Taking the line with "index pip: (1054, 845)" as the start, reproduce every line until the records end, exactly and with nothing added.

Recorded data
== Segment start ==

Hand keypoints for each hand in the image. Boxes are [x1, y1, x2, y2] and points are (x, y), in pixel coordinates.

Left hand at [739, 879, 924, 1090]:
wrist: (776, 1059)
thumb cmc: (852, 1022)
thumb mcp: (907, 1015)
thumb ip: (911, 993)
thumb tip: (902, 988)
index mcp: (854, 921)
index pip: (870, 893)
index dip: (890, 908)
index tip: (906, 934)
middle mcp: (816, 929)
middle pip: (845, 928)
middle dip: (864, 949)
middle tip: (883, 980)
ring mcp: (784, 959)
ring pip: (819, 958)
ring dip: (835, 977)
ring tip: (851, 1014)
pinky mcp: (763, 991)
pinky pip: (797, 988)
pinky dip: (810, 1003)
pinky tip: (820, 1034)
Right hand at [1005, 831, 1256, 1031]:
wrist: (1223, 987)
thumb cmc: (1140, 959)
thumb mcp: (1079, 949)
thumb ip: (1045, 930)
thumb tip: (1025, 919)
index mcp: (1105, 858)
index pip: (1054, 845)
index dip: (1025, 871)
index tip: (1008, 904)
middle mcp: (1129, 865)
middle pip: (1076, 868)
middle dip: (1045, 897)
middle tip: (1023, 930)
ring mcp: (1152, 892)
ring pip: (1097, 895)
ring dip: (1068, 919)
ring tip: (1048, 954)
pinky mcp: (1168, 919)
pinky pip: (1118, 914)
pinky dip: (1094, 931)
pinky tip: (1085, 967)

== Segment end ==

## [Answer]
index pip: (1054, 845)
index dip: (1025, 871)
index tip: (1008, 904)
middle mcp: (1129, 865)
middle pip: (1076, 868)
middle dip: (1045, 897)
middle tip: (1023, 930)
ring mcp: (1152, 892)
ring pip: (1097, 895)
ring dip: (1068, 919)
ring tip: (1048, 954)
pinky mcp: (1168, 919)
pinky pip: (1118, 914)
pinky dip: (1094, 931)
pinky tip: (1085, 967)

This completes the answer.